Man gives $1,000 to each student, teacher of school in California town ravaged by wildfire

A California businessman is opening his heart and wallet to high school students and teachers after the Camp Fire disaster in the town of Paradise. Real estate developer Bob Wilson, 90, gave students and staff at Paradise High School $1,000 each in a donation that totaled more than $1 million.

Smiles have been hard to come by for students ever since suffering through the most devastating wildfire in California history. About 900 of the 980 young people attending Paradise High School lost their homes, reports CBS News correspondent Jamie Yuccas. Wilson, who lives near San Diego, heard about the hardships these students were enduring, and he felt compelled to help.
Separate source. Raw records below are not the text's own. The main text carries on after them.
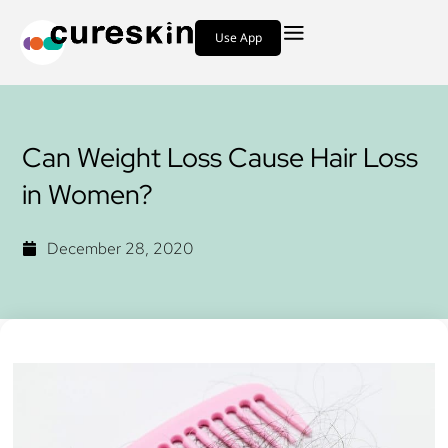
Use App
Can Weight Loss Cause Hair Loss
in Women?
December 28, 2020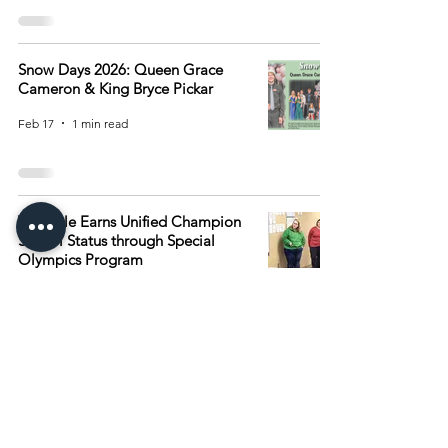
Snow Days 2026: Queen Grace
Cameron & King Bryce Pickar
Feb 17
1 min read
Verndale Earns Unified Champion
School Status through Special
Olympics Program
Feb 10
1 min read
2
/
15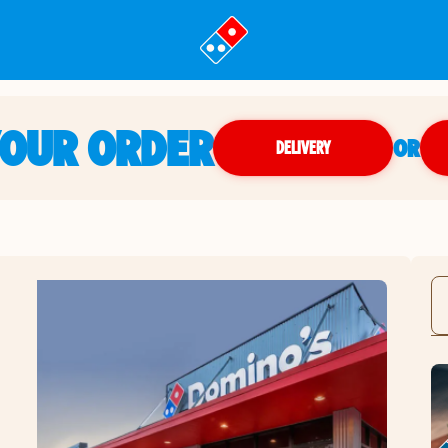
YOUR ORDER
OR
DELIVERY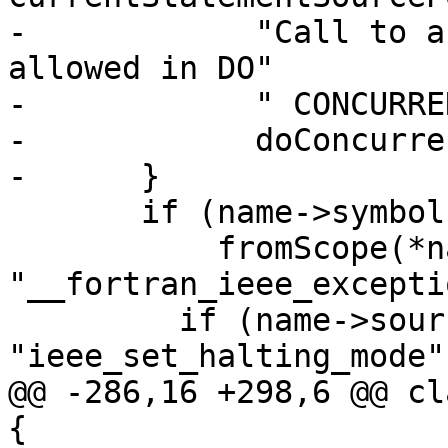
-            "Call to a
allowed in DO"

-            " CONCURRE
-            doConcurre
-      }

       if (name->symbol &&

           fromScope(*name->symbol, 
"__fortran_ieee_excepti
         if (name->source == 
"ieee_set_halting_mode")
@@ -286,16 +298,6 @@ cl
{
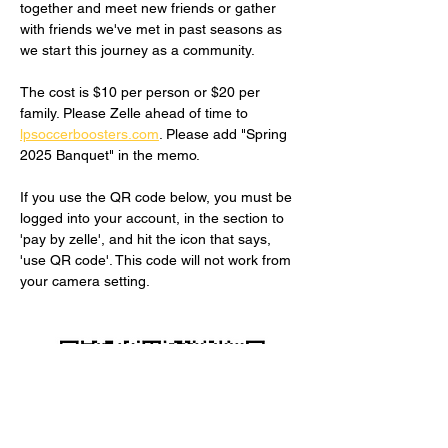
together and meet new friends or gather 
with friends we've met in past seasons as 
we start this journey as a community.
The cost is $10 per person or $20 per 
family. Please Zelle ahead of time to 
lpsoccerboosters.com
. Please add "Spring 
2025 Banquet" in the memo.
If you use the QR code below, you must be 
logged into your account, in the section to 
'pay by zelle', and hit the icon that says, 
'use QR code'. This code will not work from 
your camera setting.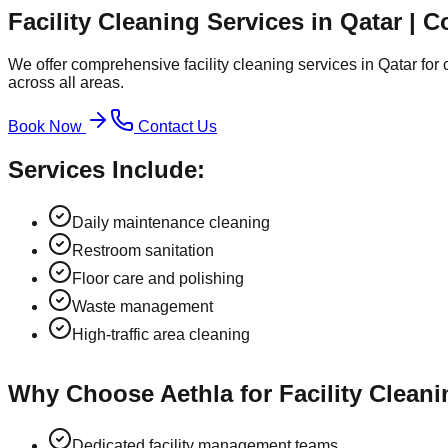
Facility Cleaning Services in Qatar | 
We offer comprehensive facility cleaning services in Qatar for
across all areas.
Book Now
Contact Us
Services Include:
Daily maintenance cleaning
Restroom sanitation
Floor care and polishing
Waste management
High-traffic area cleaning
Why Choose Aethla for Facility Cleani
Dedicated facility management teams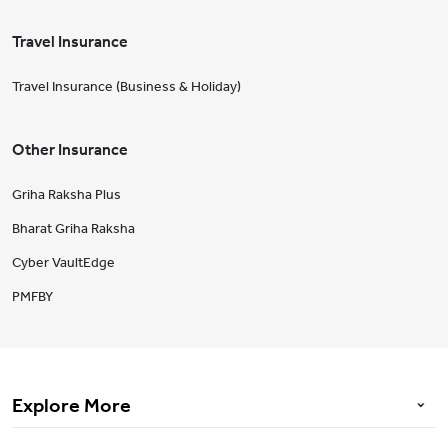
Travel Insurance
Travel Insurance (Business & Holiday)
Other Insurance
Griha Raksha Plus
Bharat Griha Raksha
Cyber VaultEdge
PMFBY
Explore More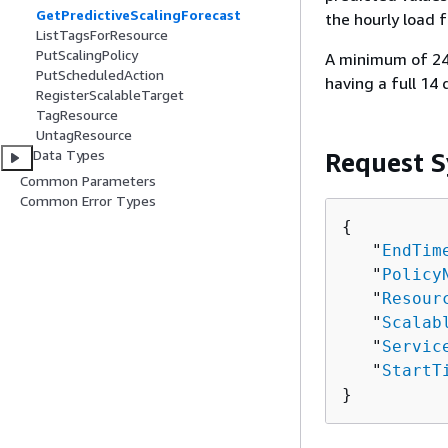
GetPredictiveScalingForecast
the hourly load 
ListTagsForResource
PutScalingPolicy
A minimum of 24 
PutScheduledAction
having a full 14 
RegisterScalableTarget
TagResource
UntagResource
Data Types
Request S
Common Parameters
Common Error Types
{
   "
EndTim
   "
Policy
   "
Resour
   "
Scalab
   "
Servic
   "
StartT
}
"For me, high school… was an idyllic time of my life, you might say. And I thought about these kids, and I thought about my experience. And I said, you know, if I could just put a smile on their face," Wilson said. "And so I decided on the spot I would do this."

Wilson felt the best way he could have a personal, positive impact was through individual donations. He's giving $1,000 check to all 980 students and their 105 teachers and staff members.

"The more I thought about it, I thought, what about the whole school? What about the teachers, what about the bus drivers, the janitors, and so forth. And so I said, I'll include the entire school," Wilson said.

"This means so much. Means so much to everyone," student Lily Higby told Wilson.

"You're very, very welcome," Wilson said.

"A lot of kids will just turn the checks over to their families, for just basic essential items like food and gas," Paradise High School principal Loren Lighthall said.

Wilson said handing out more than a million dollars is making him feel like a million bucks.

"Let's face it, there's joy in giving. And especially when you do it directly," Wilson said.

"He doesn't even know us. But he has it in his heart to give this money to us. To just help us. And it kind of makes my heart smile," student Samantha Pipkin said.